Image Credit: Julie Cancela
May 16, 2016 - 1:19 PM
COMPLAINTS ABOUT DISCARDED SYRINGES ON THE RISE
KELOWNA - The Interior Health Authority has promised Kelowna city councillors it will step up efforts to retrieve syringes given out to intraveneous drug users, senior medical health officer Dr. Trevor Corneil says.
Outreach Urban Health, a program of the health authority, gives out 14,000 syringes a month in the Central Okanagan, Kelowna city councillors heard, directly exchanging about 7,600 and collecting another 3,600 from other sources.
Corneil told councillors during a workshop on harm reduction, best practices now calls for needle exchange operators to “flood the market” with syringes, long ago having abandoned the strict (and much less effective) one-for-one policy that governed the first versions of the program in Vancouver.
What happens to the other 2,800 syringes given out each month is unknown and some councillors were less than impressed with the practice having received complaints from residents about finding syringes in parks and outside local businesses.
“My perception is we’re creating a problem and the public’s perception is we’re not doing our job,” Coun. Luke Stack said.
“This is a public safety issue. If you’ve got your three-year-old granddaughter finding a needle in the park, that’s an unacceptable outcome, even though you could argue it improves the outcome for another population," Stack said. "I think not enough is being done to ensure other people are not being put at risk.”
Corneil told councillors the overall benefit to public health far outweighs the statistically negligible risk of infection from a needle stick but Coun. Maxine Dehart said the average Kelowna resident doesn’t know or care about best practices for harm reduction.
“They are just concerned about the threat to their family,” Dehart said. “The perception out there for the average person is you’d better run down to emergency. They would be frightened to death.”
Coun.

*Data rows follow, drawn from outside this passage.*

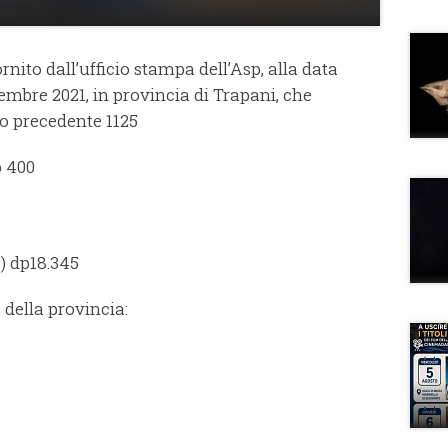
fornito dall’ufficio stampa dell’Asp, alla data
embre 2021, in provincia di Trapani, che
o precedente 1125
p 400
9) dp18.345
à della provincia: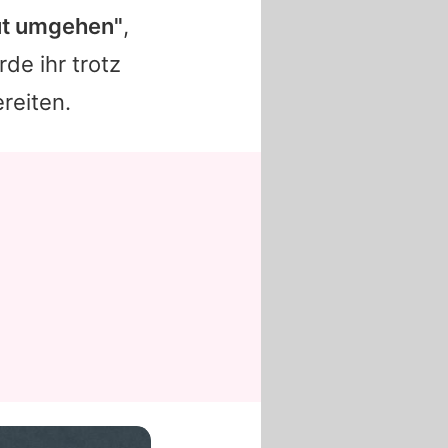
gut umgehen"
,
de ihr trotz
reiten.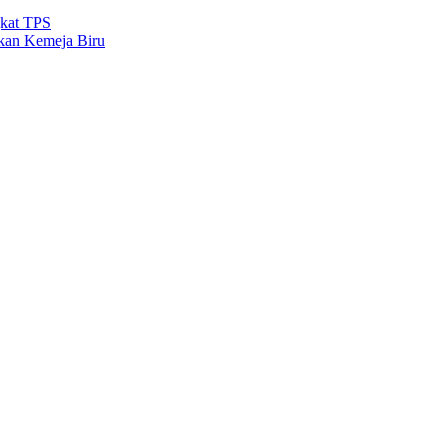
gkat TPS
kan Kemeja Biru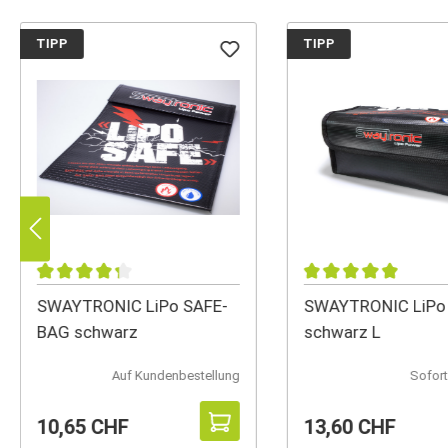
TIPP
TIPP
SWAYTRONIC LiPo SAFE-
SWAYTRONIC LiPo
BAG schwarz
schwarz L
Auf Kundenbestellung
Sofort
10,65 CHF
13,60 CHF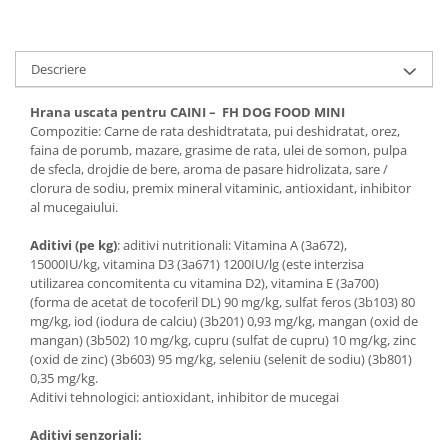
Descriere
Hrana uscata pentru CAINI – FH DOG FOOD MINI
Compozitie: Carne de rata deshidtratata, pui deshidratat, orez,
faina de porumb, mazare, grasime de rata, ulei de somon, pulpa
de sfecla, drojdie de bere, aroma de pasare hidrolizata, sare /
clorura de sodiu, premix mineral vitaminic, antioxidant, inhibitor
al mucegaiului.
Aditivi (pe kg)
: aditivi nutritionali: Vitamina A (3a672),
15000IU/kg, vitamina D3 (3a671) 1200IU/lg (este interzisa
utilizarea concomitenta cu vitamina D2), vitamina E (3a700)
(forma de acetat de tocoferil DL) 90 mg/kg, sulfat feros (3b103) 80
mg/kg, iod (iodura de calciu) (3b201) 0,93 mg/kg, mangan (oxid de
mangan) (3b502) 10 mg/kg, cupru (sulfat de cupru) 10 mg/kg, zinc
(oxid de zinc) (3b603) 95 mg/kg, seleniu (selenit de sodiu) (3b801)
0,35 mg/kg.
Aditivi tehnologici: antioxidant, inhibitor de mucegai
Aditivi senzoriali: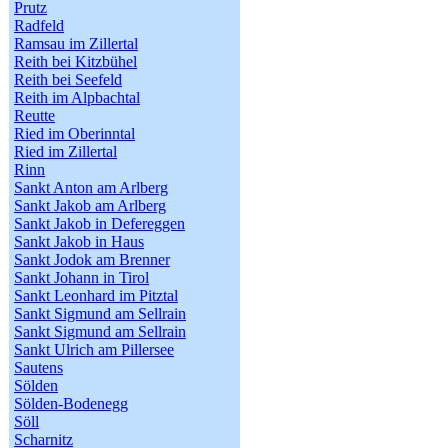
Prutz
Radfeld
Ramsau im Zillertal
Reith bei Kitzbühel
Reith bei Seefeld
Reith im Alpbachtal
Reutte
Ried im Oberinntal
Ried im Zillertal
Rinn
Sankt Anton am Arlberg
Sankt Jakob am Arlberg
Sankt Jakob in Defereggen
Sankt Jakob in Haus
Sankt Jodok am Brenner
Sankt Johann in Tirol
Sankt Leonhard im Pitztal
Sankt Sigmund am Sellrain
Sankt Sigmund am Sellrain
Sankt Ulrich am Pillersee
Sautens
Sölden
Sölden-Bodenegg
Söll
Scharnitz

Ryan Donn said he understood the concept behind harm reduction but couldn’t help thinking about a robbery he’d heard of where the person had threatened a gas station clerk with a syringe.
“When I hear you’re flooding the market with syringes, I hear you’re flooding it with weapons,” Donn said.
Corneil told councillors the health authority is aware of concerns about the apparent increase in reports of discarded syringes to city bylaw and will work with them any way it can to reduce the numbers.
But he also reminded councillors needle exchange programs are a proven harm reduction strategy that has been in place in Kelowna for many years, with no evidence syringes are a serious public health threat even when improperly discarded.
“Making sure clean needles are available has worked and it’s time to move on,” Corneil said.